Task item: Reproduce exactly the lines below from the one containing "(epsilon_r 4.5)" through the one containing "(aux_axis_origin 100 100)", including both, and nothing else.

**** Provided records ****

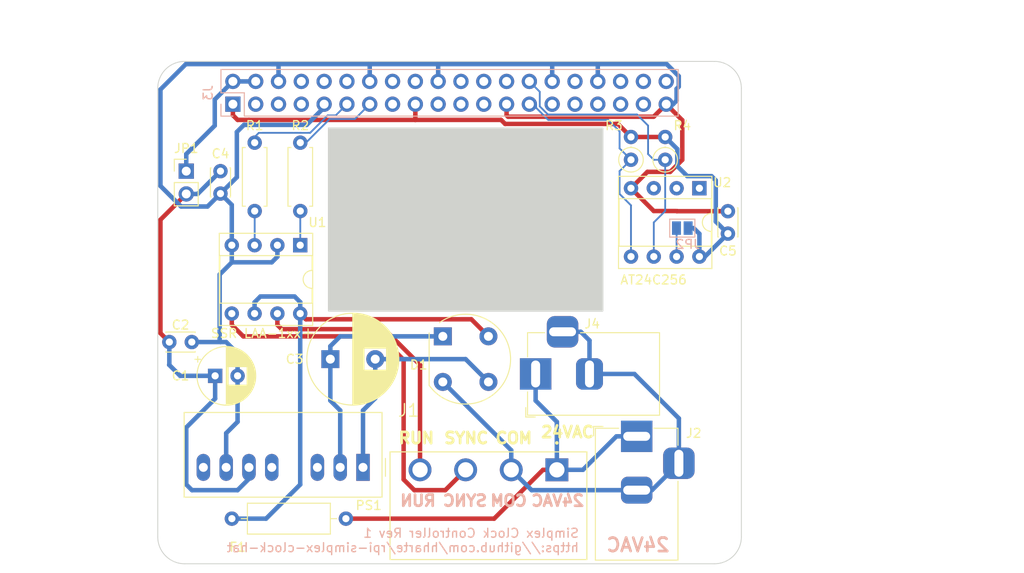
<source format=kicad_pcb>
(kicad_pcb
	(version 20240108)
	(generator "pcbnew")
	(generator_version "8.0")
	(general
		(thickness 1.6)
		(legacy_teardrops no)
	)
	(paper "A4")
	(title_block
		(title "RPi Simplex Clock Controller Hat")
		(date "2024-03-10")
		(rev "1")
		(company "https://github.com/hharte/rpi-simplex-clock-hat")
	)
	(layers
		(0 "F.Cu" signal)
		(31 "B.Cu" signal)
		(32 "B.Adhes" user "B.Adhesive")
		(33 "F.Adhes" user "F.Adhesive")
		(34 "B.Paste" user)
		(35 "F.Paste" user)
		(36 "B.SilkS" user "B.Silkscreen")
		(37 "F.SilkS" user "F.Silkscreen")
		(38 "B.Mask" user)
		(39 "F.Mask" user)
		(40 "Dwgs.User" user "User.Drawings")
		(41 "Cmts.User" user "User.Comments")
		(42 "Eco1.User" user "User.Eco1")
		(43 "Eco2.User" user "User.Eco2")
		(44 "Edge.Cuts" user)
		(45 "Margin" user)
		(46 "B.CrtYd" user "B.Courtyard")
		(47 "F.CrtYd" user "F.Courtyard")
		(48 "B.Fab" user)
		(49 "F.Fab" user)
		(50 "User.1" user)
		(51 "User.2" user)
		(52 "User.3" user)
		(53 "User.4" user)
		(54 "User.5" user)
		(55 "User.6" user)
		(56 "User.7" user)
		(57 "User.8" user)
		(58 "User.9" user)
	)
	(setup
		(stackup
			(layer "F.SilkS"
				(type "Top Silk Screen")
			)
			(layer "F.Paste"
				(type "Top Solder Paste")
			)
			(layer "F.Mask"
				(type "Top Solder Mask")
				(color "Green")
				(thickness 0.01)
			)
			(layer "F.Cu"
				(type "copper")
				(thickness 0.035)
			)
			(layer "dielectric 1"
				(type "core")
				(thickness 1.51)
				(material "FR4")
				(epsilon_r 4.5)
				(loss_tangent 0.02)
			)
			(layer "B.Cu"
				(type "copper")
				(thickness 0.035)
			)
			(layer "B.Mask"
				(type "Bottom Solder Mask")
				(color "Green")
				(thickness 0.01)
			)
			(layer "B.Paste"
				(type "Bottom Solder Paste")
			)
			(layer "B.SilkS"
				(type "Bottom Silk Screen")
			)
			(copper_finish "None")
			(dielectric_constraints no)
		)
		(pad_to_mask_clearance 0)
		(allow_soldermask_bridges_in_footprints no)
		(aux_axis_origin 100 100)
		(grid_origin 100 100)
		(pcbplotparams
			(layerselection 0x00010f0_ffffffff)
			(plot_on_all_layers_selection 0x0000000_00000000)
			(disableapertmacros no)
			(usegerberextensions no)
			(usegerberattributes no)
			(usegerberadvancedattributes no)
			(creategerberjobfile no)
			(dashed_line_dash_ratio 12.000000)
			(dashed_line_gap_ratio 3.000000)
			(svgprecision 6)
			(plotframeref no)
			(viasonmask no)
			(mode 1)
			(useauxorigin no)
			(hpglpennumber 1)
			(hpglpenspeed 20)
			(hpglpendiameter 15.000000)
			(pdf_front_fp_property_popups yes)
			(pdf_back_fp_property_popups yes)
			(dxfpolygonmode yes)
			(dxfimperialunits yes)
			(dxfusepcbnewfont yes)
			(psnegative no)
			(psa4output no)
			(plotreference yes)
			(plotvalue yes)
			(plotfptext yes)
			(plotinvisibletext no)
			(sketchpadsonfab no)
			(subtractmaskfromsilk no)
			(outputformat 1)
			(mirror no)
			(drillshape 0)
			(scaleselection 1)
			(outputdirectory "gerber/")
		)
	)
	(net 0 "")
	(net 1 "GND")
	(net 2 "/GPIO2{slash}SDA1")
	(net 3 "/GPIO3{slash}SCL1")
	(net 4 "/GPIO4{slash}GPCLK0")
	(net 5 "/GPIO14{slash}TXD0")
	(net 6 "/GPIO15{slash}RXD0")
	(net 7 "/GPIO17")
	(net 8 "/GPIO18{slash}PCM.CLK")
	(net 9 "/GPIO27")
	(net 10 "/GPIO22")
	(net 11 "/GPIO23")
	(net 12 "/GPIO24")
	(net 13 "/GPIO10{slash}SPI0.MOSI")
	(net 14 "/GPIO9{slash}SPI0.MISO")
	(net 15 "/GPIO25")
	(net 16 "/GPIO11{slash}SPI0.SCLK")
	(net 17 "/GPIO8{slash}SPI0.CE0")
	(net 18 "/GPIO7{slash}SPI0.CE1")
	(net 19 "/ID_SDA")
	(net 20 "/ID_SCL")
	(net 21 "/GPIO5")
	(net 22 "/GPIO6")
	(net 23 "/GPIO12{slash}PWM0")
	(net 24 "/GPIO13{slash}PWM1")
	(net 25 "/GPIO19{slash}PCM.FS")
	(net 26 "/GPIO16")
	(net 27 "/GPIO26")
	(net 28 "/GPIO20{slash}PCM.DIN")
	(net 29 "/GPIO21{slash}PCM.DOUT")
	(net 30 "+5V")
	(net 31 "+3.3V")
	(net 32 "+5VP")
	(net 33 "/VIN")
	(net 34 "/SYNC_CORR")
	(net 35 "+48V")
	(net 36 "AC")
	(net 37 "Net-(JP2-A)")
	(net 38 "unconnected-(PS1-RC-Pad3)")
	(net 39 "unconnected-(PS1-NC2-Pad5)")
	(net 40 "Net-(R1-Pad1)")
	(net 41 "Net-(R2-Pad1)")
	(net 42 "unconnected-(U2-A0-Pad1)")
	(net 43 "unconnected-(U2-A1-Pad2)")
	(net 44 "unconnected-(U2-A2-Pad3)")
	(net 45 "/CLK_RUN")
	(net 46 "/COM")
	(net 47 "Net-(D1-Pad2)")
	(footprint "Converter_DCDC:Converter_DCDC_TRACO_TMR-xxxx_THT" (layer "F.Cu") (at 122.86 89.205 180))
	(footprint "hardware:CUI_TBP01R1-508-04BE" (layer "F.Cu") (at 144.45 89.4775 180))
	(footprint "Capacitor_THT:C_Disc_D3.0mm_W2.0mm_P2.50mm" (layer "F.Cu") (at 101.29 75.235))
	(footprint "Capacitor_THT:CP_Radial_D10.0mm_P5.00mm" (layer "F.Cu") (at 119.222323 77.14))
	(footprint "Capacitor_THT:C_Disc_D3.0mm_W2.0mm_P2.50mm" (layer "F.Cu") (at 106.985 56.185 -90))
	(footprint "Package_DIP:DIP-8_W7.62mm_Socket" (layer "F.Cu") (at 115.865 64.44 -90))
	(footprint "Resistor_THT:R_Axial_DIN0309_L9.0mm_D3.2mm_P12.70mm_Horizontal" (layer "F.Cu") (at 108.255 94.92))
	(footprint "Connector_PinHeader_2.54mm:PinHeader_1x02_P2.54mm_Vertical" (layer "F.Cu") (at 103.175 56.185))
	(footprint "MountingHole:MountingHole_2.7mm_M2.5" (layer "F.Cu") (at 103.5 96.45))
	(footprint "MountingHole:MountingHole_2.7mm_M2.5" (layer "F.Cu") (at 103.5 47.45))
	(footprint "MountingHole:MountingHole_2.7mm_M2.5" (layer "F.Cu") (at 161.5 96.45))
	(footprint "Resistor_THT:R_Axial_DIN0207_L6.3mm_D2.5mm_P2.54mm_Vertical" (layer "F.Cu") (at 156.515 54.915 90))
	(footprint "MountingHole:MountingHole_2.7mm_M2.5" (layer "F.Cu") (at 103.5 70.45))
	(footprint "Resistor_THT:R_Axial_DIN0207_L6.3mm_D2.5mm_P7.62mm_Horizontal" (layer "F.Cu") (at 115.875 60.63 90))
	(footprint "MountingHole:MountingHole_2.7mm_M2.5" (layer "F.Cu") (at 161.5 47.45))
	(footprint "Capacitor_THT:C_Disc_D3.0mm_W2.0mm_P2.50mm" (layer "F.Cu") (at 163.5 63.15 90))
	(footprint "Package_DIP:DIP-8_W7.62mm_Socket" (layer "F.Cu") (at 160.325 58.09 -90))
	(footprint "Connector_BarrelJack:BarrelJack_Horizontal" (layer "F.Cu") (at 142.085 78.791 180))
	(footprint "Resistor_THT:R_Axial_DIN0207_L6.3mm_D2.5mm_P2.54mm_Vertical" (layer "F.Cu") (at 152.705 54.915 90))
	(footprint "MountingHole:MountingHole_2.7mm_M2.5" (layer "F.Cu") (at 161.5 70.45))
	(footprint "Diode_THT:Diode_Bridge_Round_D9.8mm" (layer "F.Cu") (at 131.75 74.6))
	(footprint "Resistor_THT:R_Axial_DIN0207_L6.3mm_D2.5mm_P7.62mm_Horizontal" (layer "F.Cu") (at 110.795 60.63 90))
	(footprint "Connector_BarrelJack:BarrelJack_Horizontal" (layer "F.Cu") (at 153.34 85.745 90))
	(footprint "Capacitor_THT:CP_Radial_D6.3mm_P2.50mm" (layer "F.Cu") (at 106.39 79))
	(footprint "Connector_PinSocket_2.54mm:PinSocket_2x20_P2.54mm_Vertical" (layer "B.Cu") (at 108.37 48.72 -90))
	(footprint "Jumper:SolderJumper-2_P1.3mm_Open_Pad1.0x1.5mm" (layer "B.Cu") (at 158.42 62.535))
	(gr_rect
		(start 166 81.825)
		(end 187 97.675)
		(locked yes)
		(stroke
			(width 0.1)
			(type solid)
		)
		(fill none)
		(layer "Dwgs.User")
		(uuid "0361f1e7-3200-462a-a139-1890cc8ecc5d")
	)
	(gr_rect
		(start 169.9 64.45)
		(end 187 77.55)
		(locked yes)
		(stroke
			(width 0.1)
			(type solid)
		)
		(fill none)
		(layer "Dwgs.User")
		(uuid "29df31ed-bd0f-485f-bd0e-edc97e11b54b")
	)
	(gr_rect
		(start 169.9 46.305925)
		(end 187 59.405925)
		(stroke
			(width 0.1)
			(type solid)
		)
		(fill none)
		(layer "Dwgs.User")
		(uuid "7ada9965-a8d4-4f04-b06a-96f42cdbf408")
	)
	(gr_line
		(start 165 46.95)
		(end 165 46.45)
		(stroke
			(width 0.1)
			(type solid)
		)
		(layer "Dwgs.User")
		(uuid "87d8abf0-cbd5-4d5f-977b-346c5e3fb96f")
	)
	(gr_line
		(start 103 99.95)
		(end 162 99.95)
		(stroke
			(width 0.1)
			(type solid)
		)
		(layer "Edge.Cuts")
		(uuid "1a1e694e-627c-432c-9d8b-8d69f9f94b2d")
	)
	(gr_arc
		(start 162 43.95)
		(mid 164.12132 44.82868)
		(end 165 46.95)
		(stroke
			(width 0.1)
			(type solid)
		)
		(layer "Edge.Cuts")
		(uuid "51e41400-9a0e-4a47-b7f9-9fdb43986090")
	)
	(gr_rect
		(start 119.05 51.4225)
		(end 149.53 71.7425)
		(stroke
			(width 0.2)
			(type solid)
		)
		(fill solid)
		(layer "Edge.Cuts")
		(uuid "52e9f785-583f-4865-b707-688dca7d29b0")
	)
	(gr_arc
		(start 103 99.95)
		(mid 100.87868 99.07132)
		(end 100 96.95)
		(stroke
			(width 0.1)
			(type solid)
		)
		(layer "Edge.Cuts")
		(uuid "96f5ed65-069d-4e8f-bd78-7a33f9ec0bcd")
	)
	(gr_arc
		(start 165 96.95)
		(mid 164.12132 99.07132)
		(end 162 99.95)
		(stroke
			(width 0.1)
			(type solid)
		)
		(layer "Edge.Cuts")
		(uuid "ac497a27-1672-4b60-b06e-ee2013b19cb9")
	)
	(gr_arc
		(start 100 46.95)
		(mid 100.87868 44.82868)
		(end 103 43.95)
		(stroke
			(width 0.1)
			(type solid)
		)
		(layer "Edge.Cuts")
		(uuid "c981851a-b358-43a4-9ff9-6b12f219d41f")
	)
	(gr_line
		(start 162 43.95)
		(end 103 43.95)
		(stroke
			(width 0.1)
			(type solid)
		)
		(layer "Edge.Cuts")
		(uuid "ce3dfbb2-a970-481f-b634-f86b9a5eb58a")
	)
	(gr_line
		(start 100 46.95)
		(end 100 96.95)
		(stroke
			(width 0.1)
			(type default)
		)
		(layer "Edge.Cuts")
		(uuid "d62b209b-16ed-4c9c-a53a-78eb4222d2c6")
	)
	(gr_line
		(start 165 96.95)
		(end 165 46.95)
		(stroke
			(width 0.1)
			(type solid)
		)
		(layer "Edge.Cuts")
		(uuid "ff2def19-3c1d-4fc0-943b-9d8f82011fff")
	)
	(gr_text "SYNC"
		(at 136.83 93.65 0)
		(layer "B.SilkS")
		(uuid "1387e56a-433e-41d2-bec1-242db5e623b4")
		(effects
			(font
				(size 1.25 1.25)
				(thickness 0.3)
				(bold yes)
			)
			(justify left bottom mirror)
		)
	)
	(gr_text "24VAC"
		(at 157.15 98.73 0)
		(layer "B.SilkS")
		(uuid "471e2f4b-620b-4e3a-b8cf-efe01cb2170a")
		(effects
			(font
				(size 1.5 1.5)
				(thickness 0.3)
				(bold yes)
			)
			(justify left bottom mirror)
		)
	)
	(gr_text "24VAC"
		(at 147.625 93.65 0)
		(layer "B.SilkS")
		(uuid "9bc24458-f9dc-4c6c-9e5e-e9dcf30890d9")
		(effects
			(font
				(size 1.25 1.25)
				(thickness 0.3)
				(bold yes)
			)
			(justify left bottom mirror)
		)
	)
	(gr_text "Simplex Clock Controller Rev 1\nhttps://github.com/hharte/rpi-simplex-clock-hat"
		(at 146.99 98.73 0)
		(layer "B.SilkS")
		(uuid "aa339fa0-4579-40a3-b238-4e9b4a1c39c4")
		(effects
			(font
				(size 1 1)
				(thickness 0.15)
			)
			(justify left bottom mirror)
		)
	)
	(gr_text "COM"
		(at 141.275 93.65 0)
		(layer "B.SilkS")
		(uuid "cf7dc25f-cb0e-4a5c-8d05-78d01f814ab0")
		(effects
			(font
				(size 1.25 1.25)
				(thickness 0.3)
				(bold yes)
			)
			(justify left bottom mirror)
		)
	)
	(gr_text "RUN"
		(at 131.115 93.65 0)
		(layer "B.SilkS")
		(uuid "e7e39e15-54b5-4424-a22b-b87cb8911b4e")
		(effects
			(font
				(size 1.25 1.25)
				(thickness 0.3)
				(bold yes)
			)
			(justify left bottom mirror)
		)
	)
	(gr_text "AT24C256"
		(at 151.435 68.885 0)
		(layer "F.SilkS")
		(uuid "23b68d58-308f-40a3-8ac6-1c2928c9c00b")
		(effects
			(font
				(size 1 1)
				(thickness 0.15)
			)
			(justify left bottom)
		)
	)
	(gr_text "SSR LAA-1xx"
		(at 105.842 74.854 0)
		(layer "F.SilkS")
		(uuid "807d593b-3a6b-48fb-be3e-08f93d48144c")
		(effects
			(font
				(size 1 1)
				(thickness 0.15)
			)
			(justify left bottom)
		)
	)
	(gr_text "RUN"
		(at 126.67 86.665 0)
		(layer "F.SilkS")
		(uuid "8134b3f8-0016-4ab4-833a-76ea92b63d03")
		(effects
			(font
				(size 1.25 1.25)
				(thickness 0.3)
				(bold yes)
			)
			(justify left bottom)
		)
	)
	(gr_text "24VAC"
		(at 142.545 86 0)
		(layer "F.SilkS")
		(uuid "9201278b-cfe2-42d9-9d9d-c1184d3408c8")
		(effects
			(font
				(size 1.25 1.25)
				(thickness 0.3)
				(bold yes)
			)
			(justify left bottom)
		)
	)
	(gr_text "COM"
		(at 137.465 86.665 0)
		(layer "F.SilkS")
		(uuid "b8bc557e-c744-4643-8c56-fa7867a36e7f")
		(effects
			(font
				(size 1.25 1.25)
				(thickness 0.3)
				(bold yes)
			)
			(justify left bottom)
		)
	)
	(gr_text "SYNC"
		(at 131.75 86.665 0)
		(layer "F.SilkS")
		(uuid "c739a94c-0743-437c-91cb-734d94a8b683")
		(effects
			(font
				(size 1.25 1.25)
				(thickness 0.3)
				(bold yes)
			)
			(justify left bottom)
		)
	)
	(gr_text "RJ45"
		(at 176.2 89.84 0)
		(layer "Dwgs.User")
		(uuid "00000000-0000-0000-0000-0000580cbbeb")
		(effects
			(font
				(size 2 2)
				(thickness 0.15)
			)
		)
	)
	(gr_text "USB"
		(at 178.232 52.198 0)
		(layer "Dwgs.User")
		(uuid "90a153b0-4626-4aaa-b9d0-82178828f09a")
		(effects
			(font
				(size 2 2)
				(thickness 0.15)
			)
		)
	)
	(gr_text "PoE"
		(at 161.5 53.59 0)
		(layer "Dwgs.User")
		(uuid "9f90a669-e6e5-40bf-9ae2-aaa0fa332185")
		(effects
			(font
				(size 1 1)
				(thickness 0.15)
			)
		)
	)
	(gr_text "USB"
		(at 177.724 71.502 0)
		(layer "Dwgs.User")
		(uuid "fbb9590e-f2b3-4f3a-8ca9-e8e442261983")
		(effects
			(font
				(size 2 2)
				(thickness 0.15)
			)
		)
	)
	(dimension
		(type aligned)
		(layer "Dwgs.User")
		(uuid "ac4b41ef-03c4-4d87-8d66-382d758fbd83")
		(pts
			(xy 165.405 43.485) (xy 165.405 100)
		)
		(height -27.305)
		(gr_text "56.5150 mm"
			(at 191.56 71.7425 90)
			(layer "Dwgs.User")
			(uuid "ac4b41ef-03c4-4d87-8d66-382d758fbd83")
			(effects
				(font
					(size 1 1)
					(thickness 0.15)
				)
			)
		)
		(format
			(prefix "")
			(suffix "")
			(units 3)
			(units_format 1)
			(precision 4)
		)
		(style
			(thickness 0.1)
			(arrow_length 1.27)
			(text_position_mode 0)
			(extension_height 0.58642)
			(extension_offset 0.5) keep_text_aligned)
	)
	(dimension
		(type aligned)
		(layer "Dwgs.User")
		(uuid "ea1cb6b5-b7d6-440c-82a3-43feb5802569")
		(pts
			(xy 103.5 70.45) (xy 103.5 47.45)
		)
		(height -11.755)
		(gr_text "23.0000 mm"
			(at 89.945 58.95 90)
			(layer "Dwgs.User")
			(uuid "ea1cb6b5-b7d6-440c-82a3-43feb5802569")
			(effects
				(font
					(size 1.5 1.5)
					(thickness 0.3)
				)
			)
		)
		(format
			(prefix "")
			(suffix "")
			(units 3)
			(units_format 1)
			(precision 4)
		)
		(style
			(thickness 0.2)
			(arrow_length 1.27)
			(text_position_mode 0)
			(extension_height 0.58642)
			(extension_offset 0.5) keep_text_aligned)
	)
	(dimension
		(type aligned)
		(layer "Dwgs.User")
		(uuid "fd208c6e-7675-4c24-8f2d-cc5fb3d71d18")
		(pts
			(xy 100 37.77) (xy 165.405 37.77)
		)
		(height 2.54)
		(gr_text "65.4050 mm"
			(at 132.7025 38.51 0)
			(layer "Dwgs.User")
			(uuid "fd208c6e-7675-4c24-8f2d-cc5fb3d71d18")
			(effects
				(font
					(size 1.5 1.5)
					(thickness 0.3)
				)
			)
		)
		(format
			(prefix "")
			(suffix "")
			(units 3)
			(units_format 1)
			(precision 4)
		)
		(style
			(thickness 0.2)
			(arrow_length 1.27)
			(text_position_mode 0)
			(extension_height 0.58642)
			(extension_offset 0.5) keep_text_aligned)
	)
	(segment
		(start 158.42 50.51)
		(end 156.63 48.72)
		(width 0.5)
		(layer "F.Cu")
		(net 1)
		(uuid "1f4159ef-0367-44f0-886f-bd2e0ab7d0c6")
	)
	(segment
		(start 155.245 60.63)
		(end 157.785 60.63)
		(width 0.5)
		(layer "F.Cu")
		(net 1)
		(uuid "2d8cbd19-78a2-428b-8eec-f1af5ff251f3")
	)
	(segment
		(start 138.85 48.72)
		(end 138.85 49.95)
		(width 0.5)
		(layer "F.Cu")
		(net 1)
		(uuid "405a2ae3-6458-4ae2-954d-4ded26e746e0")
	)
	(segment
		(start 157.074189 56.265)
		(end 158.42 54.919189)
		(width 0.5)
		(layer "F.Cu")
		(net 1)
		(uuid "588d9cc7-f678-4f32-afdb-900fb30f3b44")
	)
	(segment
		(start 138.85 49.95)
		(end 139.02 50.12)
		(width 0.5)
		(layer "F.Cu")
		(net 1)
		(uuid "58ad527c-0a10-4d4e-b23e-dd1e0e78d91a")
	)
	(segment
		(start 157.805 60.65)
		(end 163.5 60.65)
		(width 0.5)
		(layer "F.Cu")
		(net 1)
		(uuid "5
... [30104 chars truncated]
</source>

****

Answer to the problem:
				(epsilon_r 4.5)
				(loss_tangent 0.02)
			)
			(layer "B.Cu"
				(type "copper")
				(thickness 0.035)
			)
			(layer "B.Mask"
				(type "Bottom Solder Mask")
				(color "Green")
				(thickness 0.01)
			)
			(layer "B.Paste"
				(type "Bottom Solder Paste")
			)
			(layer "B.SilkS"
				(type "Bottom Silk Screen")
			)
			(copper_finish "None")
			(dielectric_constraints no)
		)
		(pad_to_mask_clearance 0)
		(allow_soldermask_bridges_in_footprints no)
		(aux_axis_origin 100 100)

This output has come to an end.